New York, Unité Spéciale // Saison 14. Episode 10. Presumed Guilty.
Ce que je trouve d'assez hallucinant avec SVU c'est qu'il s'agit d'une série qui est toujours autant pleine de ressources. Elle ne se laisse pas avoir par les facilités scénaristes de beaucoup de
séries policières et se met volontairement même quelques bâtons dans les roues afin de ne pas s'ennuyer. SVU est une série différente de celles que l'on peut voir dans sa catégorie
habituellement, elle prend très souvent le parti de développer ses personanges d'une manière intéressante. Cette semaine donc, Enrique Rodriguez, un catholique moyen est déterminer à se faire
justice lorsqu'il découvre que sa soeur était impliquée dans un scandal de l'Eglise. C'est un sujet vu et revu mais l'angle d'attaque de l'épisode était réellement intéressant. Etant donné que
généralement, SVU choisie des histoires proche de l'actualité (et qui se rapproche au plus de faits réels), bien évidemment que ce sujet des scandales dans l'Eglise, il fallait que cela revienne
sur le tapis un jour ou l'autre. Pour se faire, l'épisode s'est entouré de très bonnes têtes comme Denis O'Hare (The Good Wife, American Horror Story) que je n'attendais pas vraiment dans un rôle
de cette envergure mais qui m'a une nouvelle fois bluffé.
Il se retrouve dans le rôle du père Chris Shea, un personnage assez touchant d'un côté alors qu'il s'est fait battre en pleine rue. Mais aussi assez surprenant. Je ne m'attendais pas du tout à ce
que les choses évoluent de cette manière, ni même que l'intrigue ait un rapport aussi étroit avec l'Eglise si l'on suit l'introduction de l'épisode. Mais j'ai trouvé cela assez réjouissant dans
son ensemble et les personnages sont suffisamment bien développés pour que l'on ne perde pas de temps à droite et à gauche. J'ai par ailleurs bien aimé le personnage d'Enrique Rodriguez, incarné
par un Theo Rossi (Sons of Anarchy) troublant.
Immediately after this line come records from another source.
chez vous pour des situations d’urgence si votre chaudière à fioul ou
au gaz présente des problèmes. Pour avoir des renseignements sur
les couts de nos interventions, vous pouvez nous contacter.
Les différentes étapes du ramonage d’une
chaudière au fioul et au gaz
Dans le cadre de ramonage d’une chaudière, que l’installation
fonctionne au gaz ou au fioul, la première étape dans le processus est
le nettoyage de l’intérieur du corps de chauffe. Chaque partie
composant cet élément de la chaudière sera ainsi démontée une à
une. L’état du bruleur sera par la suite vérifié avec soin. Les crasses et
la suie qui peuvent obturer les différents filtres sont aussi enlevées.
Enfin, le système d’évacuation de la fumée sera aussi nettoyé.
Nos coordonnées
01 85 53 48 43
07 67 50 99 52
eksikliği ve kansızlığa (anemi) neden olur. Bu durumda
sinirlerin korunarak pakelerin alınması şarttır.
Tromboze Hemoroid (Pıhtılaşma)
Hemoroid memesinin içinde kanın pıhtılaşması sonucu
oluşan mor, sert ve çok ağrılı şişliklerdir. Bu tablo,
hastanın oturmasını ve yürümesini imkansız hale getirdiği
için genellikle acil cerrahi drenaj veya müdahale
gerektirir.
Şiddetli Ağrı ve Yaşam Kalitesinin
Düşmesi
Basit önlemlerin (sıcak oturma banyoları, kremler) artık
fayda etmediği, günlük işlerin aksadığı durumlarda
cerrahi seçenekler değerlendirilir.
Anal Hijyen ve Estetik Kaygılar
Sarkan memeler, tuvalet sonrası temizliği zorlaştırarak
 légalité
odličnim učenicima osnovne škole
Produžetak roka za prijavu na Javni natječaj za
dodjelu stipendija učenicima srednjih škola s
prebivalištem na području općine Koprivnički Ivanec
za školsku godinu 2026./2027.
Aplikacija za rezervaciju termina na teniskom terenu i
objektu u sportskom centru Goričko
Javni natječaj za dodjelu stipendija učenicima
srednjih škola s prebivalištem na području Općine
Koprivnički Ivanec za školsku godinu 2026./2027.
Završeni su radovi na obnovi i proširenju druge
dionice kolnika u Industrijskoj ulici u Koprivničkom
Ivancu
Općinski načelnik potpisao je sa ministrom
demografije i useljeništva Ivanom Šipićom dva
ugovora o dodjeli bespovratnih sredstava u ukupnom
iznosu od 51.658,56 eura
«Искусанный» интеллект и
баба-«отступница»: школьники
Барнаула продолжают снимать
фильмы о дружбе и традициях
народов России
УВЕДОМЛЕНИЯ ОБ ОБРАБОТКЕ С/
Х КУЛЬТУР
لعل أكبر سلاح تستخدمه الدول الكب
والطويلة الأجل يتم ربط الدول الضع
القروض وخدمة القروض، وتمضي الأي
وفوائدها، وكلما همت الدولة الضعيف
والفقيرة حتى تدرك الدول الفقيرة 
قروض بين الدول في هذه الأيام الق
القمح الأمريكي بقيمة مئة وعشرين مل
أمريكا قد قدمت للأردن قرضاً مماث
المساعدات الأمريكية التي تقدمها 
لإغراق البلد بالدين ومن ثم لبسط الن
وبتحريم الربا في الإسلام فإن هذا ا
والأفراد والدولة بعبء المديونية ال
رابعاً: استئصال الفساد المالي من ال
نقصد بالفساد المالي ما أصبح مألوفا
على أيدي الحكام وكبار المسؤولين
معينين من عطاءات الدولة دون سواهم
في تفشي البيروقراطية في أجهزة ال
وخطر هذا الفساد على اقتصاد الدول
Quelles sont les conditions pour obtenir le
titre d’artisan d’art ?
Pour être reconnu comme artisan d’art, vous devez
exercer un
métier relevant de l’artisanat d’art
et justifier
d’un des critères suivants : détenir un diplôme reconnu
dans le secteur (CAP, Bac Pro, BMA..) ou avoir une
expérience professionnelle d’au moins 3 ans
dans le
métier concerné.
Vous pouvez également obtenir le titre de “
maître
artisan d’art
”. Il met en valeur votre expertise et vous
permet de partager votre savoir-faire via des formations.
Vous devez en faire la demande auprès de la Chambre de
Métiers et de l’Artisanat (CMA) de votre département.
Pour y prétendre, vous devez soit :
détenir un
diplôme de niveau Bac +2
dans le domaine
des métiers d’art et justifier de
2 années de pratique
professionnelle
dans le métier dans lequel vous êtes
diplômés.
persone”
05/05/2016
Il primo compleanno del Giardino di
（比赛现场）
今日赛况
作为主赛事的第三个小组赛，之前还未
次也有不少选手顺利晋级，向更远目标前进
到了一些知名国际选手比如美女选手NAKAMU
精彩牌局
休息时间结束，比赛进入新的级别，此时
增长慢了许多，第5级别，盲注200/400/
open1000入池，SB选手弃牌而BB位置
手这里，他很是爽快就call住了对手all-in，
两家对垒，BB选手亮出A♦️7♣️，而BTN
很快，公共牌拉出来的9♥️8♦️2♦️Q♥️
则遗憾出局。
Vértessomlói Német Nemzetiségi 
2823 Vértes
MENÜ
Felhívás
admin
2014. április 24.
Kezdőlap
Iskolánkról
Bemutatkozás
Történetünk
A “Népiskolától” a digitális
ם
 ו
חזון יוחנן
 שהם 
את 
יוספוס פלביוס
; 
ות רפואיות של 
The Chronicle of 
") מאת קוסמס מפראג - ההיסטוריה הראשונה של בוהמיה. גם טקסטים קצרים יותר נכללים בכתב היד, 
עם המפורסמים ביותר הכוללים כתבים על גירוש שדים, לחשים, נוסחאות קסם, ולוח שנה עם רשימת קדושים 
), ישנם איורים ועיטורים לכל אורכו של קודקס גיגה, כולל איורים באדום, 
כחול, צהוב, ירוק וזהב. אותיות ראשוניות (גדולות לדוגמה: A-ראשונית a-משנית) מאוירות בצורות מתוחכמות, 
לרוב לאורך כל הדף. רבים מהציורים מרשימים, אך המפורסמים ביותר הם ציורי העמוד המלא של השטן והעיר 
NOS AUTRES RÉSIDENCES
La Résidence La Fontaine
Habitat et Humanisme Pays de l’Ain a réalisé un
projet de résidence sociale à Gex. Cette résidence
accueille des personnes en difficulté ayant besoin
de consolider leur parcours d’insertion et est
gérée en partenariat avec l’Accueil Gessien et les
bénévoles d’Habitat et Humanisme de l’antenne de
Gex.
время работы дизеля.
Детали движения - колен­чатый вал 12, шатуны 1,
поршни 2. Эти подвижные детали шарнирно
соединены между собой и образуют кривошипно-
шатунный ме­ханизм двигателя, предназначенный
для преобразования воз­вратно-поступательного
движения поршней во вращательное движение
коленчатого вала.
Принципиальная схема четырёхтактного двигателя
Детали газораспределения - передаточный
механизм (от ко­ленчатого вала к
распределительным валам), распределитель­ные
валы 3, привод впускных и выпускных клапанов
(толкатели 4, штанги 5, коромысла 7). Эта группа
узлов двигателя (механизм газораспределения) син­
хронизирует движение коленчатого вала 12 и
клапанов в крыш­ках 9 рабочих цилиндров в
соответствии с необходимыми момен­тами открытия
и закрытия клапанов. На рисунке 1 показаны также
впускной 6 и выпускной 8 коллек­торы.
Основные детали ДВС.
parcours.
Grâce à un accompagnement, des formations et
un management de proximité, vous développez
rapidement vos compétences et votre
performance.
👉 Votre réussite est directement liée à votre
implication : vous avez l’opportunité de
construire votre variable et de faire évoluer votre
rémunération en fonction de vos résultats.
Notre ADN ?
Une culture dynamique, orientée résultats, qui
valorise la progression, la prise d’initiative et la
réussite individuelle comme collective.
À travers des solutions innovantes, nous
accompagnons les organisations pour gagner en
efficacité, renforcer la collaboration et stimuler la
L'épisode va puiser au delà de l'histoire des émotions assez étranges, que l'on n'a pas souvent dans SVU finalement. Mais c'est aussi pour cela que
cet épisode est très réussi. Surement l'un des plus réussis de la saison à ce jour. Tony Plana (Ugly Betty) s'offre une place de luxe dans l'épisode lui aussi en incarnant un Monseigneur assez
froid et surtout charismatique. Encore une fois un personnage que je n'attendais pas du tout, surtout de la part de cet acteur que je n'ai jamais eu l'habitude de voir dans ce genre de
situations.
Mais ce
n'est pas tout, les personnages réguliers de SVU ont eux aussi droit à de petites intrigues sympathiques comme Olivia qui va partir pour Noël aux Bahamas avec un bel et sombre inconnu. J'aime
bien la simplicité d'Olivia cette année, elle est beaucoup plus épanouie. Surement grâce aux récents développements dans sa vie amoureuse. Mais ce n'est pas tout, Amanda a elle aussi quelque
chose de prévu, sans compter Nick et sa famille (je trouve d'ailleurs ce personnage de plus en plus agréable). Finalement, SVU nous offre encore une fois une solide petite histoire. C'est
toujours aussi sordide au fond, notamment avec le côté pervers des sentiments que l'épisode développe, mais c'est aussi pour cela que la série est réaliste et qu'elle invite le téléspectateur
dans quelque chose de différent de ce que l'on peut voir dans les séries policières classiques. Rizzoli & Isles avait déjà fait un épisode dans ce genre là, mettant encore une fois en scène
l'Eglise, mais à milieu lieu de l'épisode de SVU dans le sens où Rizzoli & Isles ne sait pas comment gérer ses personnages et tenter de conserver suffisamment de suspense pour éviter de nous
ennuyer.
Note : 7.5/10. En bref, un bon épisode de SVU. Touchant et intéressant à la fois.